- [ABOUT THIS TASK]
Write out the lines of text in the material below word for word, leaving out the pictures.

——————

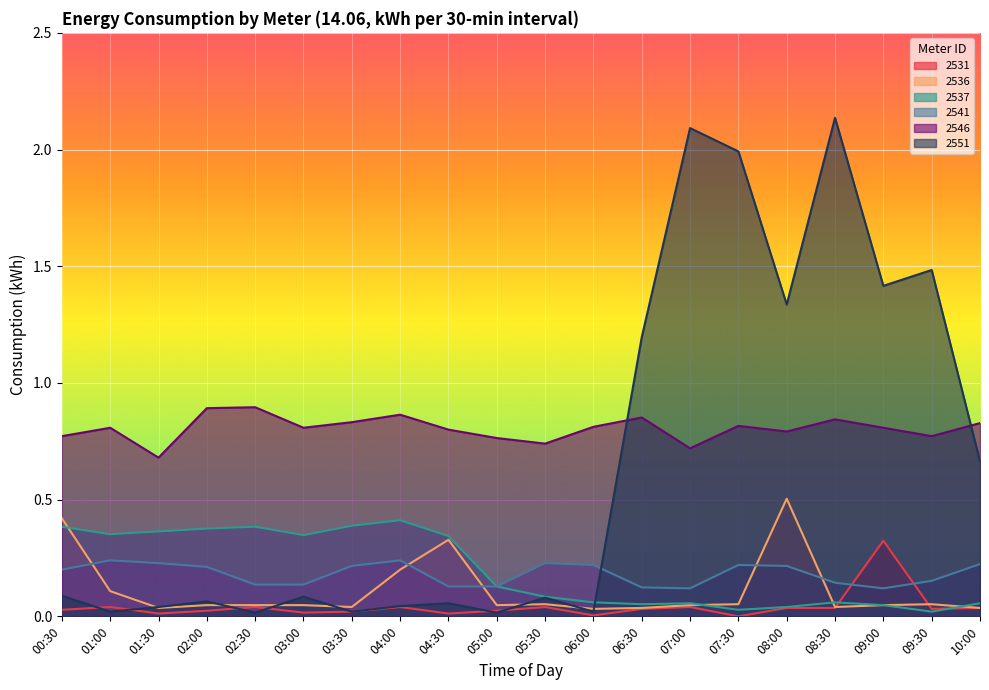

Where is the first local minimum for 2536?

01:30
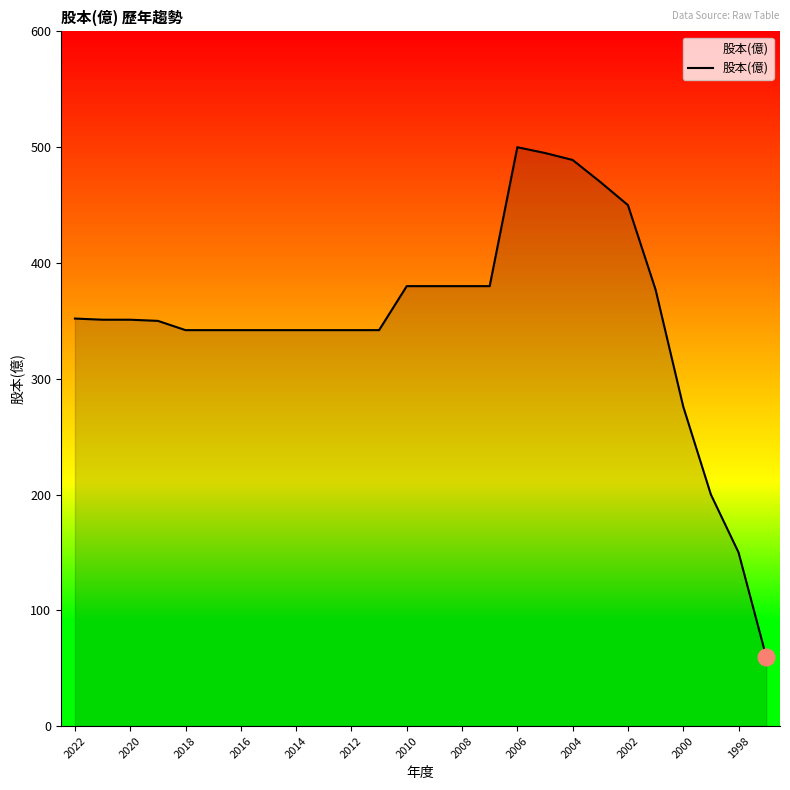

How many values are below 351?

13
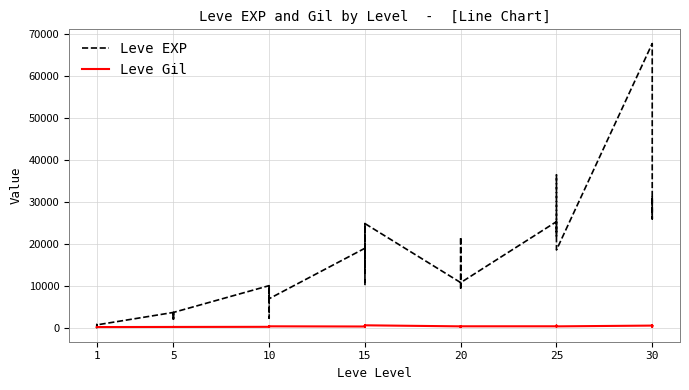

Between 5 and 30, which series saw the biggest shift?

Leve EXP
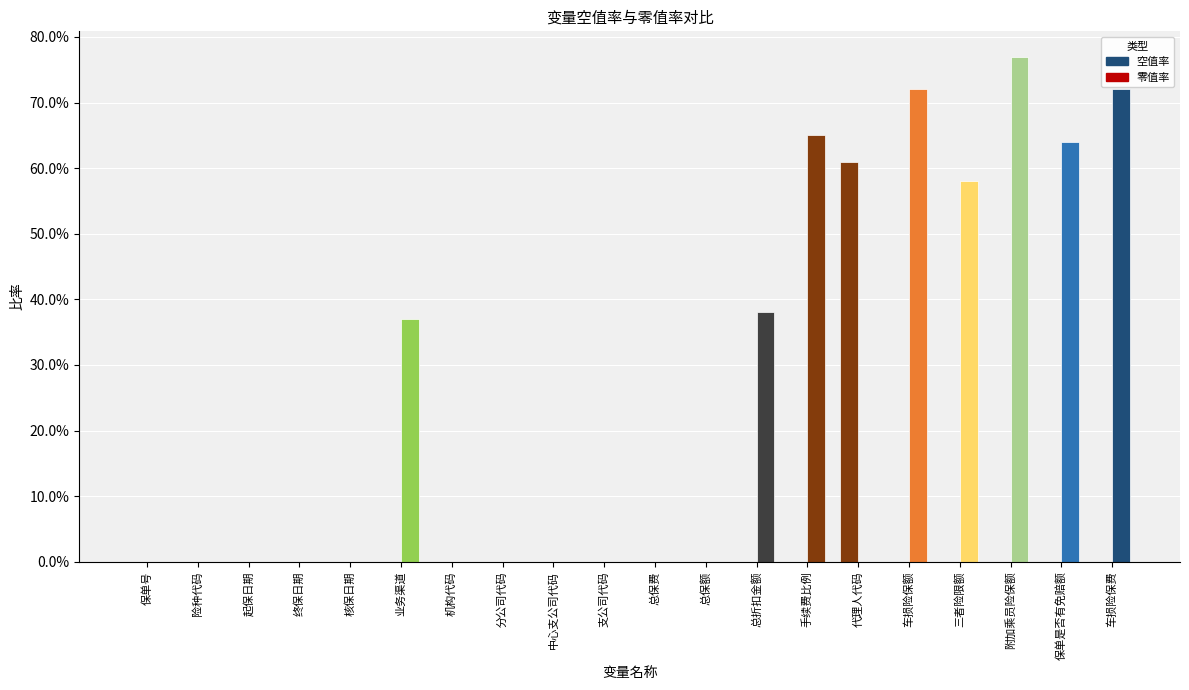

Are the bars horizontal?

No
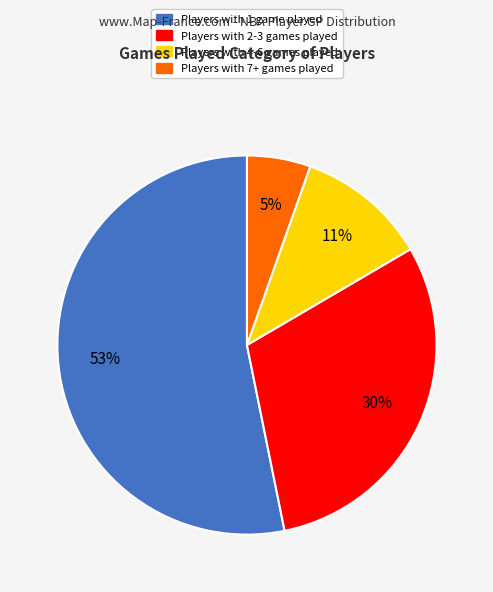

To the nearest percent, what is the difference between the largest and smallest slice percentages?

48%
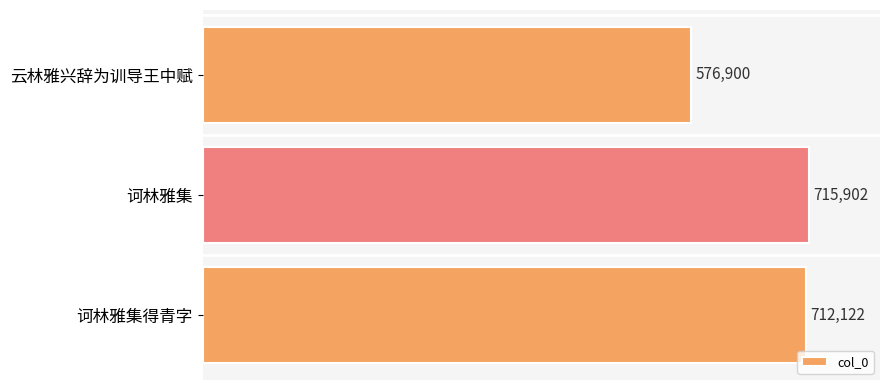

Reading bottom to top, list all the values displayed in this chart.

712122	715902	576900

——————

- [ANSWER TO THIS TASK]
Where is the first local minimum for 2536?

01:30

How many values are below 351?

13

Between 5 and 30, which series saw the biggest shift?

Leve EXP

Are the bars horizontal?

No

To the nearest percent, what is the difference between the largest and smallest slice percentages?

48%

Reading bottom to top, list all the values displayed in this chart.

712122	715902	576900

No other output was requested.